I didn’t go over it in detail the last time, so let’s take a look at it now

def medical_chatbot(user_query, chat_history=[]):
    """Uses OpenAI's GPT-4 to generate a response with retrieved context"""
    retrieved_info = retrieve_context(user_query)
    # Used for debugging
    print("Retrieved info:", retrieved_info)
    prompt = f"""
    You are a helpful and professional medical chatbot, you only answer questions related to medical topics,
    if the user asks a question that is not medical, you should let them know that you can only answer medical questions.
    Below is past conversation data:

    {retrieved_info}

    Now, answer the following question solely based on the context provided above, do not use any other knowledge, even if it is related:
    {user_query}
    """
    response = client_4o.chat.completions.create(
        model=GPT_4o_MODEL,
        messages=[
            {
                "role": "system", "content": "You are a medical chatbot."
            },
            {
                "role": "user", "content": prompt
            }
        ],
        temperature=0.7
    )
    return response.choices[0].message.content

A few things to note here:

retrieve_context is the same function we defined earlier, the one retrieving the context using Qdrant and Hugging Face APIs
The prompt is detailed to make sure that the model doesn’t answer questions that are not related to medical topics
The prompt tells the model to not use any other knowledge, even if it is related, this is important because otherwise, the context won’t matter at all given the huge knowledge of the model

The final component of the API is the main.py file, this is where we define the FastAPI app and include the router.

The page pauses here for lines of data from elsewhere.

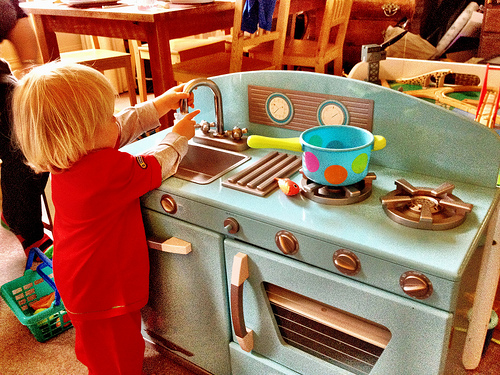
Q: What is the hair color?
A: Blonde.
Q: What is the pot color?
A: Blue.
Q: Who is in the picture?
A: A boy.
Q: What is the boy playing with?
A: A stove.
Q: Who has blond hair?
A: A boy.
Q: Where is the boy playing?
A: Playroom.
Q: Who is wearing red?
A: A boy.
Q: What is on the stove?
A: A pot.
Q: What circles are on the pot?
A: Polka dots.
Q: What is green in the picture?
A: The stove.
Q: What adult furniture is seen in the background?
A: A table.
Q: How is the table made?
A: Of wood.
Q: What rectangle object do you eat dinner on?
A: Table.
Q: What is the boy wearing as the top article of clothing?
A: Shirt.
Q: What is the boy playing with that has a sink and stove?
A: Play kitchen.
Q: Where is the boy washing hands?
A: Kitchen sink.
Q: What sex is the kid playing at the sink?
A: Male.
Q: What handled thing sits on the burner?
A: Pot.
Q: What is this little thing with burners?
A: Stove.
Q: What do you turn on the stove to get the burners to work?
A: Knobs.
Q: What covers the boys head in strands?
A: Hair.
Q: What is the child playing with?
A: The child is playing with a toy kitchen set.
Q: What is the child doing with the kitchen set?
A: The child is pretending to wash his/her hands.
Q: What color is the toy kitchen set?
A: Blue.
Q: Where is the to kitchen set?
A: In the kitchen.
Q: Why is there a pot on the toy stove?
A: To pretned to cook.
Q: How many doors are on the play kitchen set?
A: Two.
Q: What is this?
A: A toy kitchen set up.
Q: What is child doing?
A: Playing in the kitchen.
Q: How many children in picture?
A: One.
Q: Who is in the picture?
A: A child.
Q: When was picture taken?
A: During daylight.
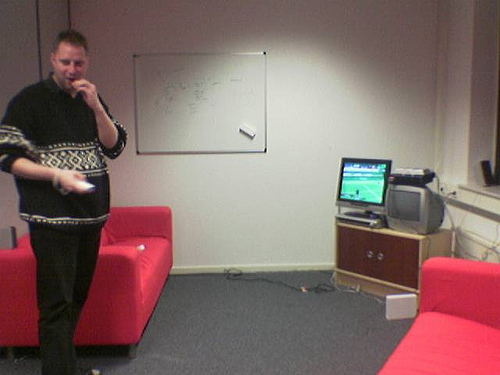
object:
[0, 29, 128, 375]
man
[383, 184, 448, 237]
televison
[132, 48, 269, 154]
white board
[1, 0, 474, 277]
wall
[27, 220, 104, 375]
pants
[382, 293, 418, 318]
wii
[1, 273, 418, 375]
floor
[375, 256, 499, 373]
couch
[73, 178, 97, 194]
controller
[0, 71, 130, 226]
sweater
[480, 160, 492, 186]
speaker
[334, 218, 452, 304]
cabinet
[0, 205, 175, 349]
couch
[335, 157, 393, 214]
monitor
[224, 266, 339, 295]
cord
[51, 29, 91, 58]
hair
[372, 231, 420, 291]
door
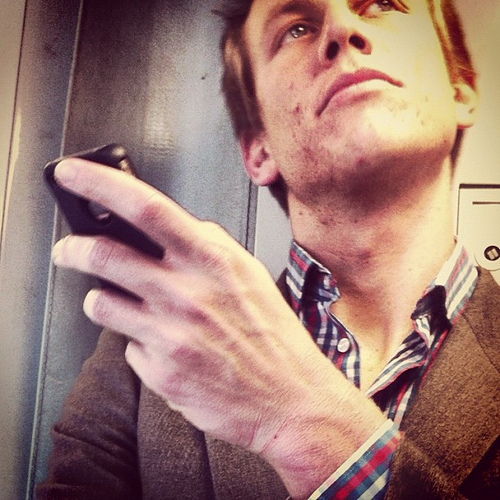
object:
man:
[23, 0, 500, 498]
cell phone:
[41, 142, 167, 296]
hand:
[50, 155, 314, 445]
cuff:
[250, 419, 437, 497]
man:
[29, 7, 500, 499]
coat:
[35, 268, 500, 498]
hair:
[212, 2, 267, 133]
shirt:
[278, 240, 483, 498]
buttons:
[337, 332, 352, 356]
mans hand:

from fastapi import FastAPI
from fastapi.middleware.cors import CORSMiddleware
from routers import chat

app = FastAPI(
    title="Medical Chatbot API",
    description="API for a medical chatbot that answers health-related questions",
    version="1.0.0"
)

# CORS settings
app.add_middleware(
    CORSMiddleware,
    allow_origins=["*"],  # Adjust for production
    allow_credentials=True,
    allow_methods=["*"],
    allow_headers=["*"],
)

# Include routers
app.include_router(chat.router)

@app.get("/")
async def root():
    return {"message": "Welcome to the Medical Chatbot API. Use /docs for API documentation."}

The middleware is an important security feature, allow_origins is set to accept requests from anywhere, this is acceptable only in this case because this is a development environment. But in production, you should restrict the allowed origins to only the ones you trust.

Conclusion and Next Steps

We rebuilt the RAG chatbot using a vector database, used Hugging Face embedding API, and built a backend API using FastAPI.

The new design is more scalable and easier to deploy, unlike the previous version, we don’t need to load the dataset every time we want to retrieve the context, and we got rid of big libraries like sentence_transformers, datasets, and faiss.

Now, we can containerize the app and deploy it using Docker and AWS, this is what I will cover in the next blog.